**Dokumen**
Penemuan cara penyulingan
"minyak batu" (petroleum) menjawab kebutuhan tersebut. Minyak bumi
dapat dihasilkan lebih cepat daripada batu bara dengan polusi yang relatif
lebih kecil dibandingkan batu bara. Namun penggunaan minyak bumi secara luas,
terutama sejak Perang Dunia II, baik pada kendaraan bermotor maupun
pabrik-pabrik, telah menghasilkan polusi yang luar biasa besarnya sebagai
timbal balik dari segala fasilitas yang dapat dinikmati oleh manusia saat ini.
Adalah tugas kita,
terkhusus sebagai anak-anak Tuhan, untuk mengelola bumi dan memanfaatkan sumber
daya alamnya secara bertanggung jawab. Kita perlu memikirkan tidak hanya
kepentingan sesaat saja, tetapi juga untuk berpikir ke depan, untuk anak-anak
serta generasi-generasi yang akan datang supaya mereka tidak hidup di
tengah-tengah dunia yang rusak akibat polutan-polutan yang telah kita
tinggalkan serta sumber daya yang telah kita habiskan. Jadilah orang Kristen
yang mencintai lingkungan.

**Data Terekam**
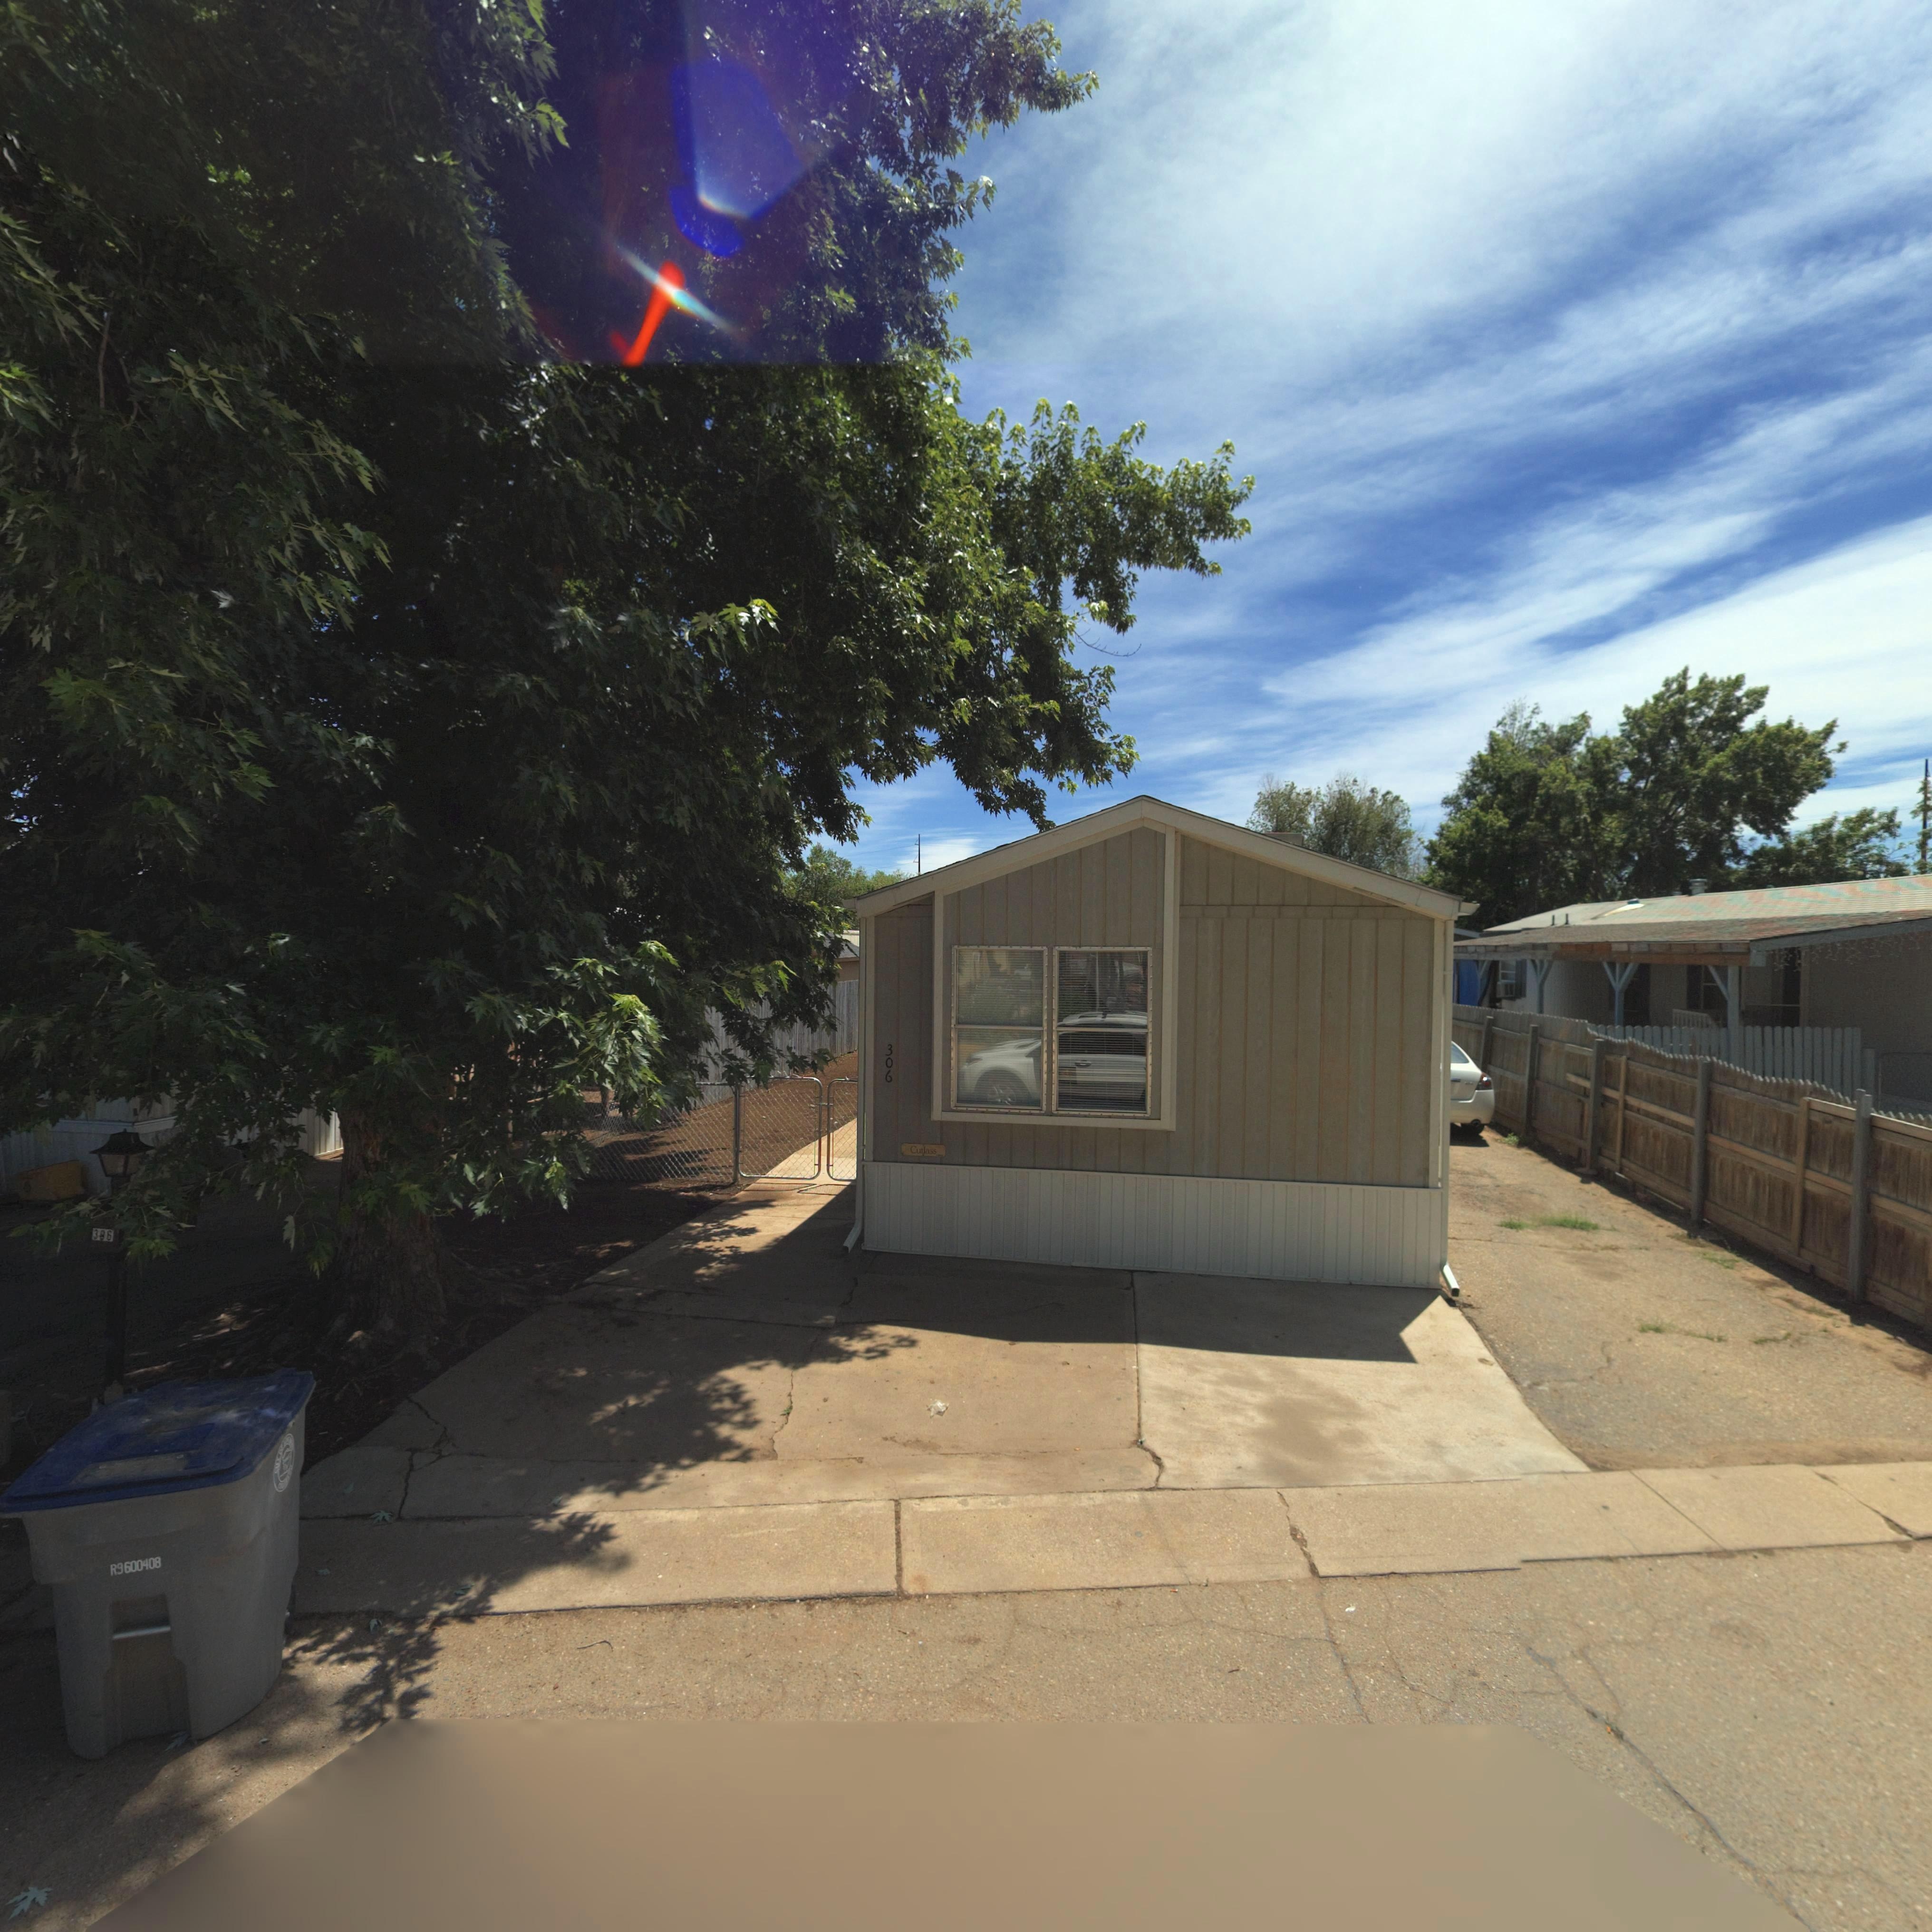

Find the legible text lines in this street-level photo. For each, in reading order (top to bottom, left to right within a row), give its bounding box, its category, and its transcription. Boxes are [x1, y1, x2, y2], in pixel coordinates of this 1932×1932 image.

[884, 1043, 893, 1083] StreetNumber: 306
[92, 1229, 113, 1241] StreetNumber: 386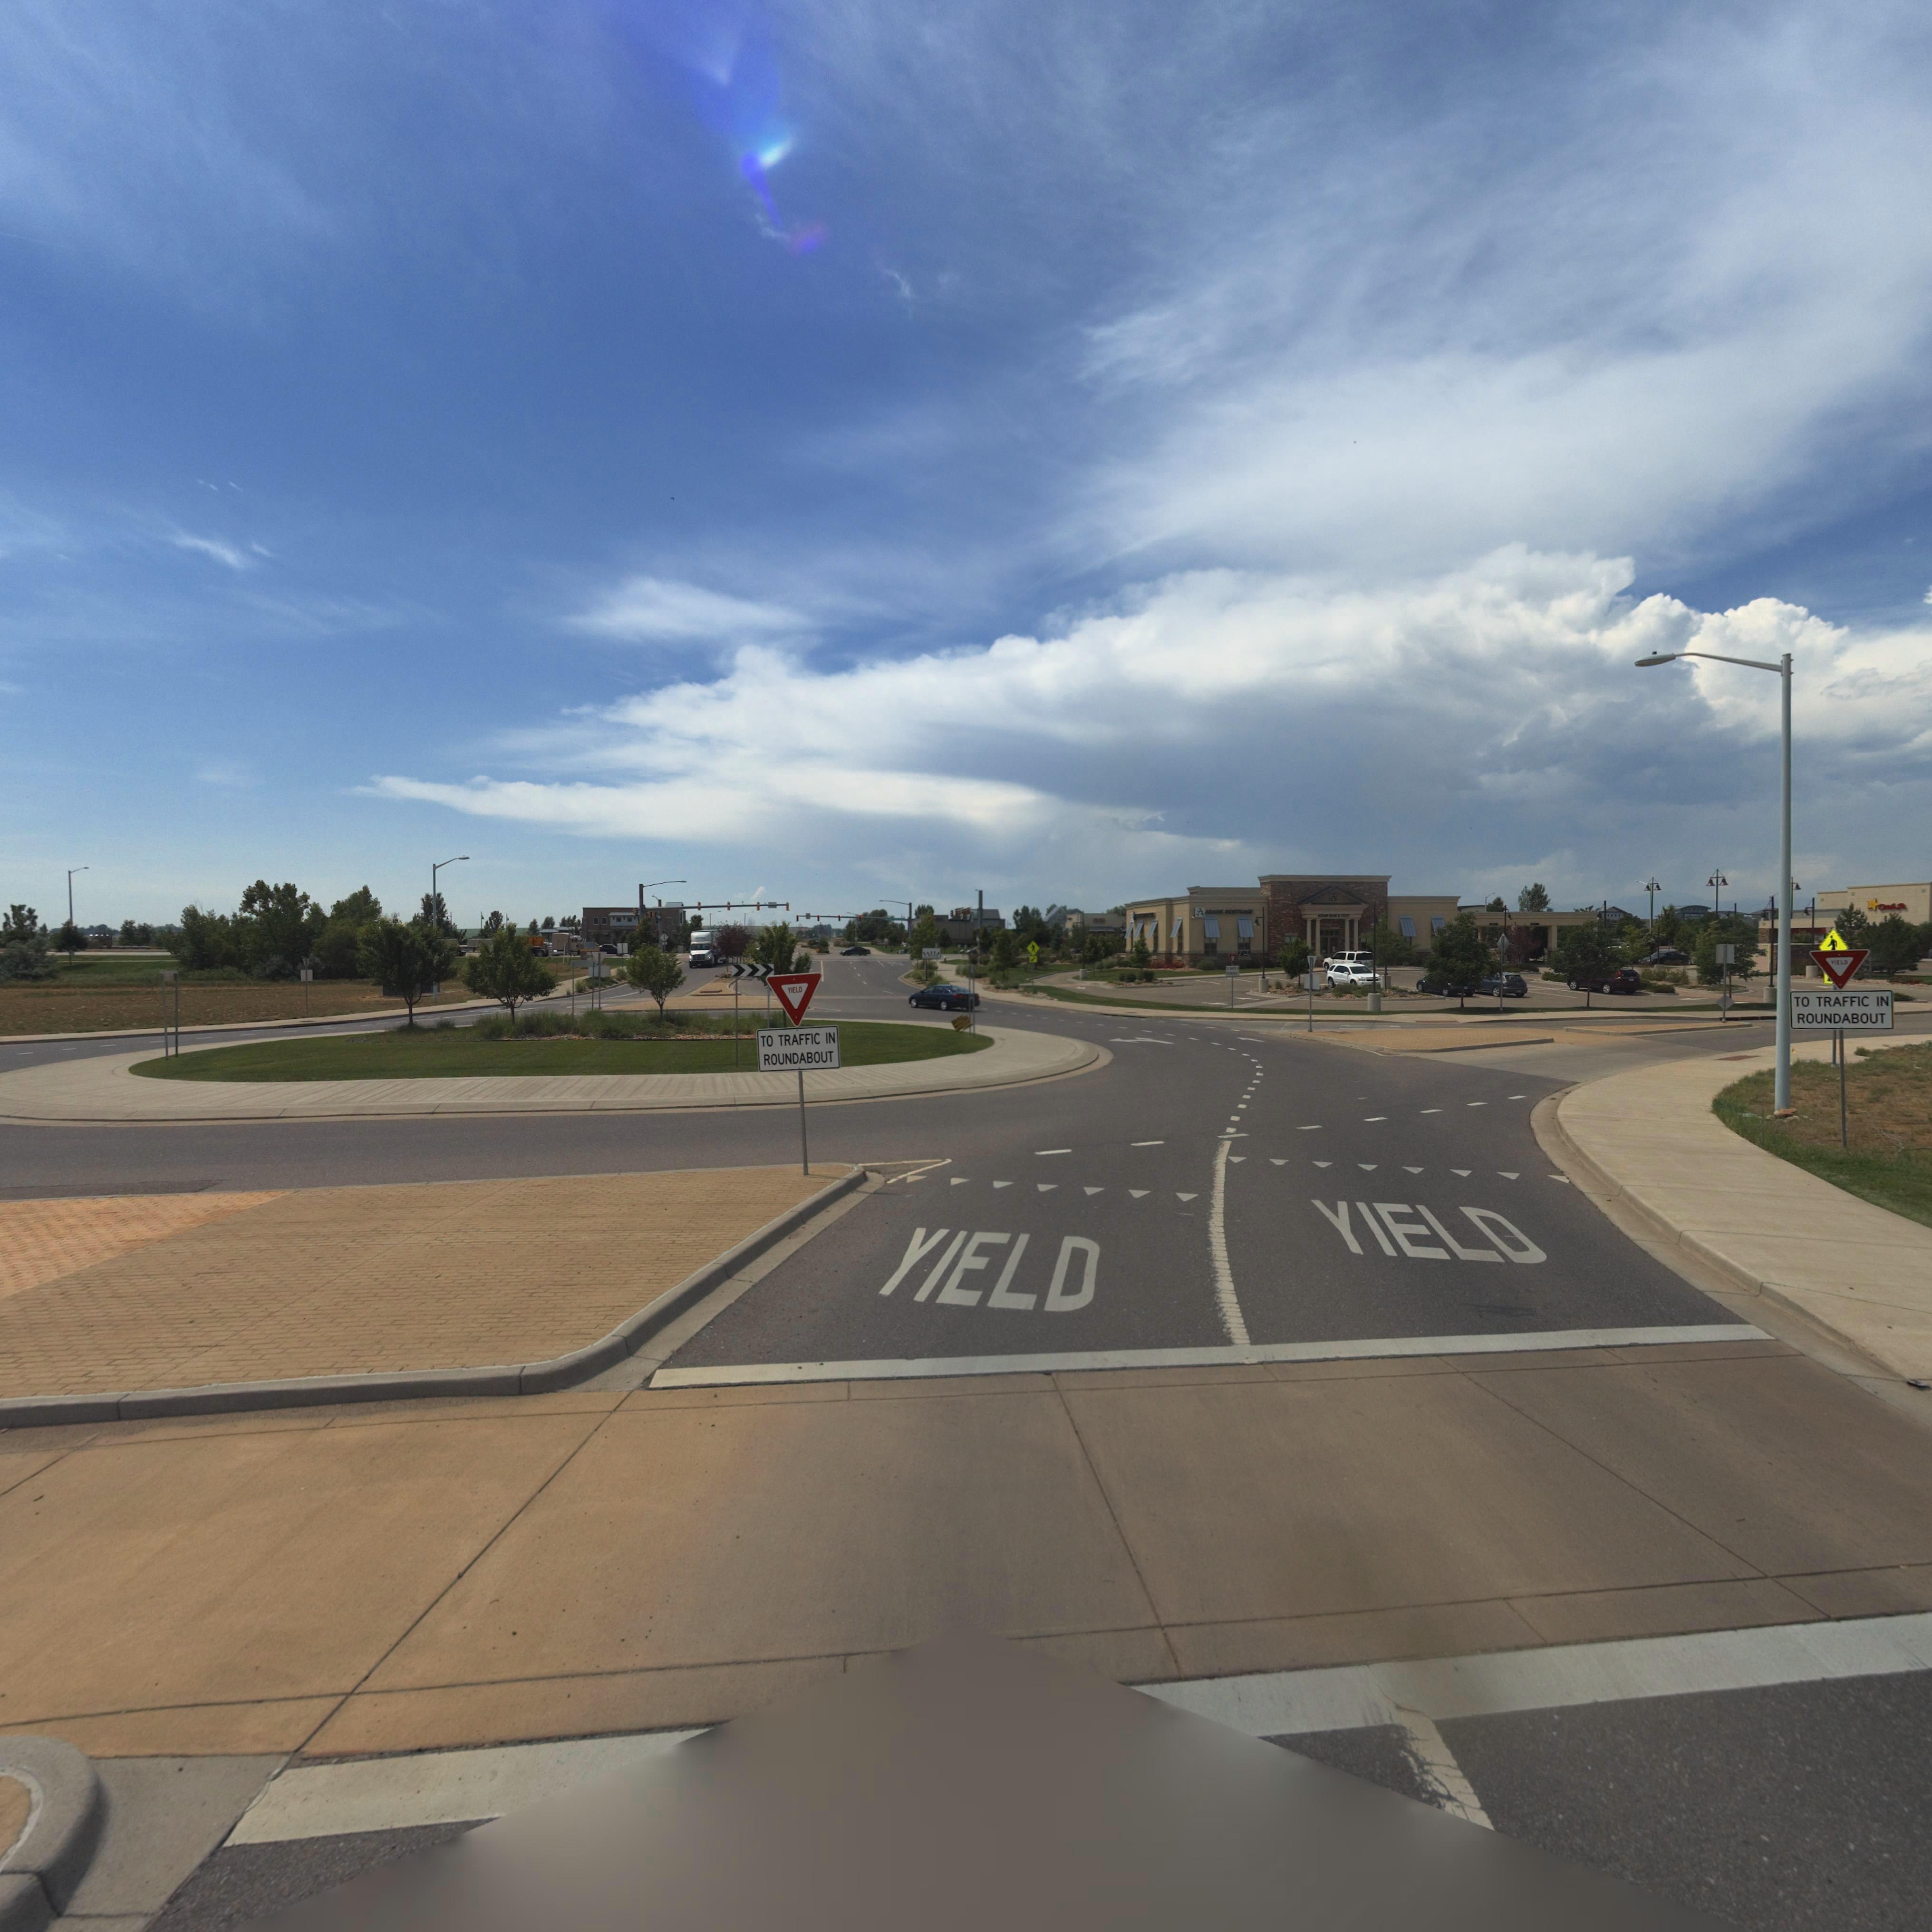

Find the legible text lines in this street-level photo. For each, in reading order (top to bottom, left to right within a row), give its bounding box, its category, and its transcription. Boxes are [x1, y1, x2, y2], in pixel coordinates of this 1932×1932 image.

**Tugas Anda**
Tuliskan kembali seluruh teks tentang minyak bumi dan pengelolaan lingkungan tanpa mengubah satu kata atau tanda baca pun.

**Jawaban Tugas**
Penemuan cara penyulingan
"minyak batu" (petroleum) menjawab kebutuhan tersebut. Minyak bumi
dapat dihasilkan lebih cepat daripada batu bara dengan polusi yang relatif
lebih kecil dibandingkan batu bara. Namun penggunaan minyak bumi secara luas,
terutama sejak Perang Dunia II, baik pada kendaraan bermotor maupun
pabrik-pabrik, telah menghasilkan polusi yang luar biasa besarnya sebagai
timbal balik dari segala fasilitas yang dapat dinikmati oleh manusia saat ini.
Adalah tugas kita,
terkhusus sebagai anak-anak Tuhan, untuk mengelola bumi dan memanfaatkan sumber
daya alamnya secara bertanggung jawab. Kita perlu memikirkan tidak hanya
kepentingan sesaat saja, tetapi juga untuk berpikir ke depan, untuk anak-anak
serta generasi-generasi yang akan datang supaya mereka tidak hidup di
tengah-tengah dunia yang rusak akibat polutan-polutan yang telah kita
tinggalkan serta sumber daya yang telah kita habiskan. Jadilah orang Kristen
yang mencintai lingkungan.